Ainda que os efeitos especiais de O Vingador do Futuro tenham envelhecido mal com o passar dos anos, a trama criada por Philip K. Dick, adaptada aos cinemas pelas mãos habilidosas de Paul Verhoeven, ainda mantém o charme duas décadas depois de seu lançamento. Contando com um Arnold Schwarzenegger no auge de sua fama - em uma de suas melhores atuações até então - o longa-metragem futurista é interessante por manter dúvidas na cabeça do espectador. Muito mais do que apenas um filme de ação anabolizado, O Vingador do Futuro propõe uma viagem aos meandros do cérebro, nos fazendo a seguinte pergunta: quão reais são nossas experiências? Somos capazes de distinguir o verdadeiro do imaginário? Tudo isso misturado a violência gráfica já conhecida dos trabalhos de Verhoeven, que não economiza no sangue e nas cenas de ação.

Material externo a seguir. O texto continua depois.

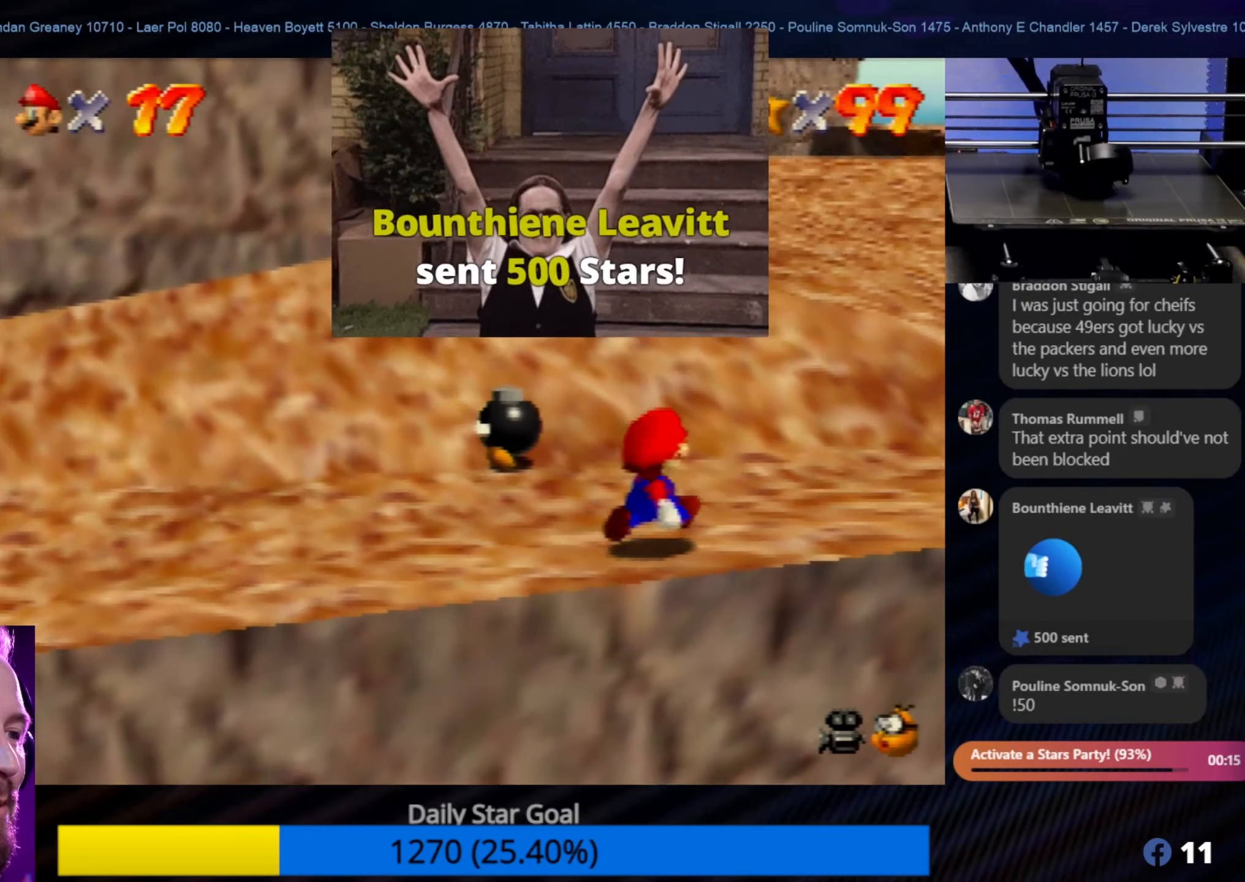
{"buttons": [], "left_stick": "up-right", "events": []}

Baseado no conto We Can Remember For your Wholesale, de Phillip K. Dick, o roteiro é assinado por Ronald Shusett, Dan O'Bannon, Jon Povill e Gary Goldman. Na trama, ambientada em 2084, viagens a Marte são uma realidade, com o Planeta Vermelho servindo de colônia para os terráqueos - que sofrem com a falta de ar e as mutações provenientes da atmosfera rarefeita do local. Doug Quaid (Schwarzenegger) é um trabalhador braçal que sempre sonhou visitar Marte. Sua esposa, Lori (Sharon Stone), não dá muita atenção para as vontades do marido, rechaçando qualquer possível viagem. Desta forma, não resta outra alternativa para Quaid senão contratar os serviços da Rekall, uma empresa que implanta memórias em seus clientes e que promete as melhores férias que alguém possa querer. Quaid se interessa pelo pacote que, além de levá-lo a Marte, o transforma em um agente secreto. Durante o processo, algo dá errado e se descobre que o cliente, na verdade, já teve suas memórias esculhambadas e que é realmente um agente. Ao se ver perseguido, até pela esposa que se revela uma espiã infiltrada, Quaid decide viajar a Marte para chegar ao fundo disso. Sua missão fará com que ele conheça quem ele realmente é.

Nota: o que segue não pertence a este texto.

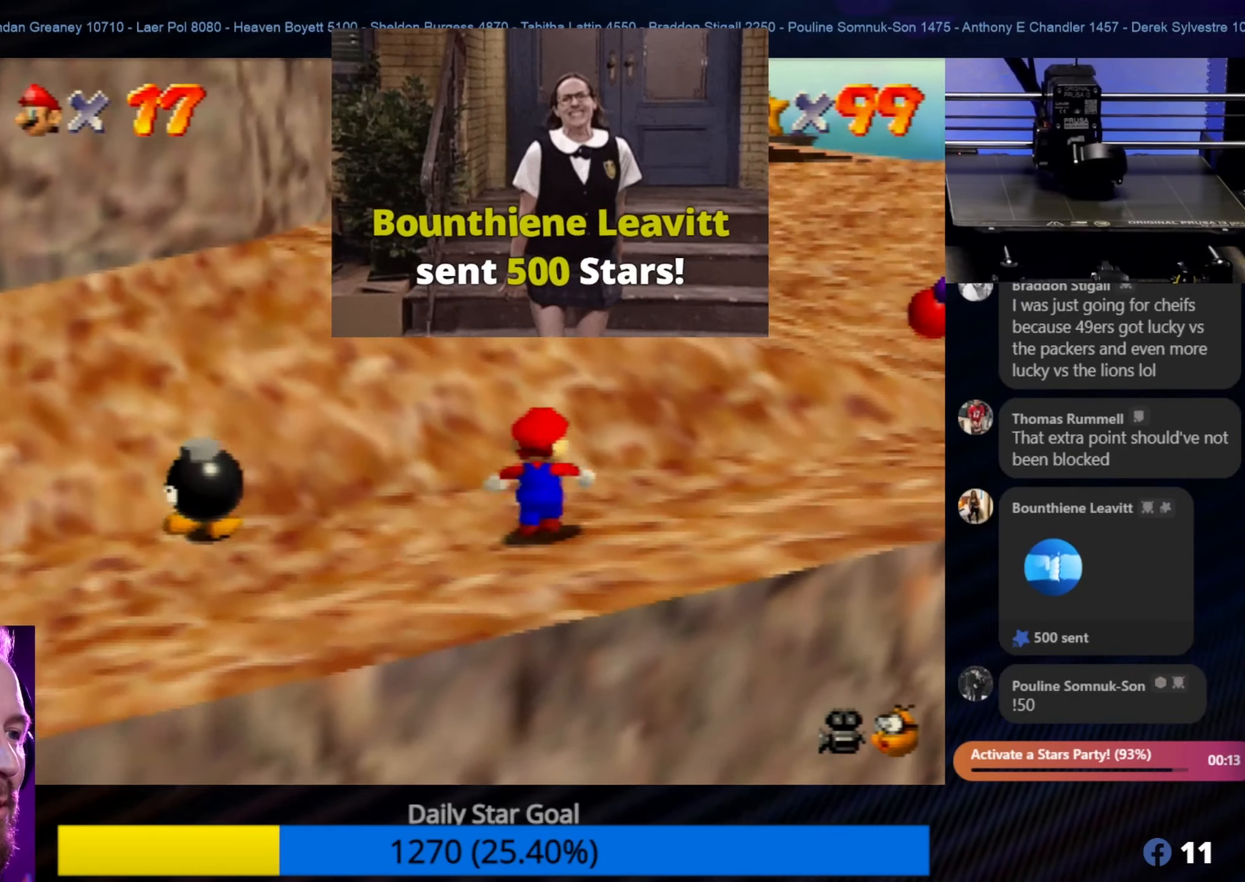
{"buttons": ["A"], "left_stick": "up", "events": [[84, "A", "down"], [484, "left_stick", "up"]]}
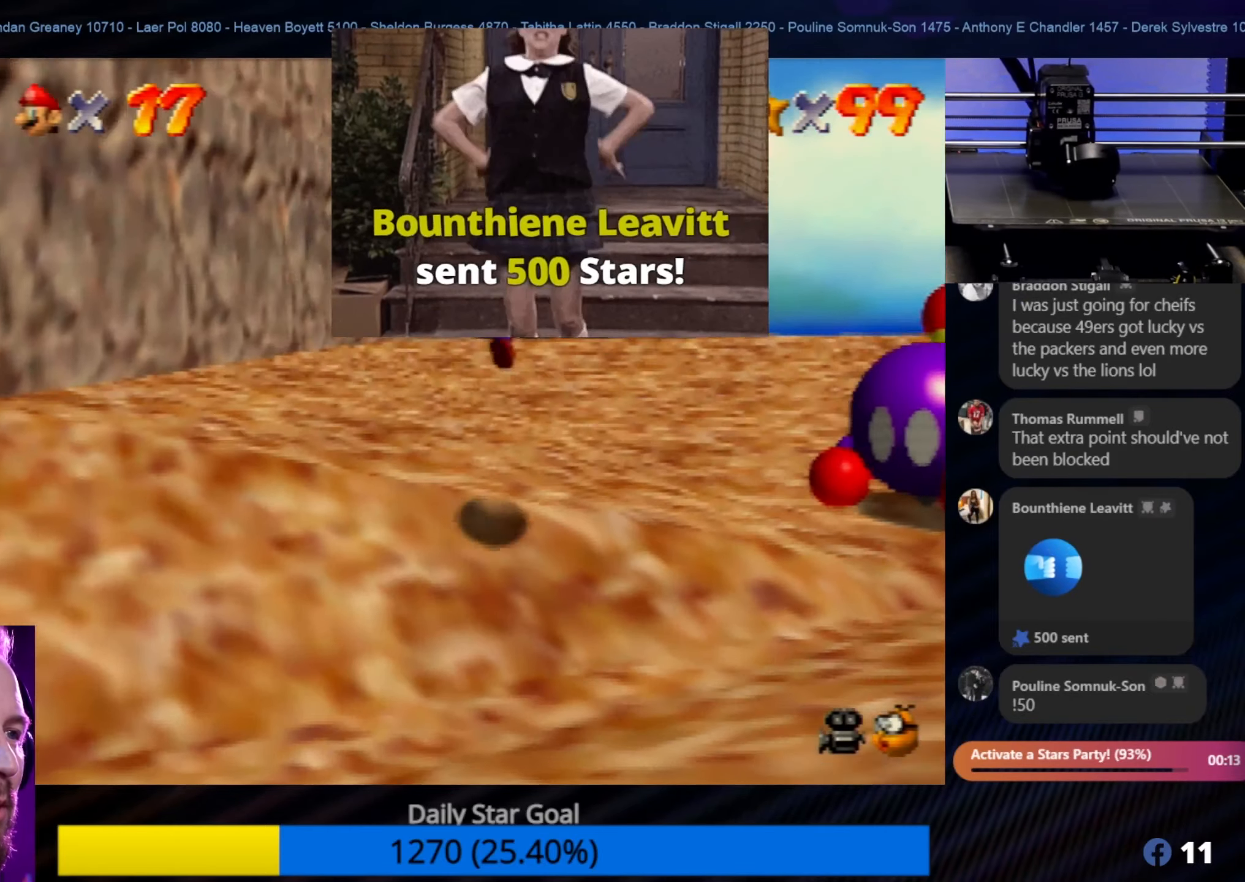
{"buttons": [], "left_stick": "up", "events": [[67, "A", "up"]]}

O que mais chama a atenção em O Vingador do Futuro são as possibilidades que o roteiro dá ao espectador para criar sua própria versão dos acontecimentos. Para muitos, a história contada pelo longa-metragem é a de um agente secreto que tem sua memória apagada e, depois de descobrir a verdade, decide lutar pelo lado dos injustiçados mutantes, conseguindo salvar o dia. Outros - e me incluo neste grupo - acreditam que tudo o que vemos a partir da visita de Quaid a Rekall se passa na cabeça do sujeito. Várias dicas são colocadas durante o filme (como personagens que aparecem anteriormente, dando vazão à imaginação do protagonista, ou os desdobramentos que são citados antes que eles aconteçam) que nos levam a crer que estamos dentro da mente de Doug Quaid. E não existe certo ou errado. Ambas visões podem ser defendidas pelos espectadores, com argumentos fortes dos dois lados. Por esse motivo, O Vingador do Futuro ganha muitos pontos sobre outros filmes de ação da mesma época.

Arnold Schwarzenegger pode não ser o homem comum que funcionaria bem nesta história, mas seu carisma faz com que o longa-metragem fique muito divertido. Com suas populares frases de efeito ("Considere isso nosso divórcio", "Eu sou Quaid!"), o ex-governador da Califórnia é um protagonista sob medida para O Vingador do Futuro. No quesito diversão, o dedo de Paul Verhoeven ajuda bastante. O cineasta capricha no humor para prender a atenção do espectador. É bem verdade que, hoje em dia, muitos dos momentos engraçados do filme são involuntários, graças à precariedade de alguns efeitos especiais. Mas muitos dos momentos bem humorados surgem da vontade de Verhoeven em entreter seu público.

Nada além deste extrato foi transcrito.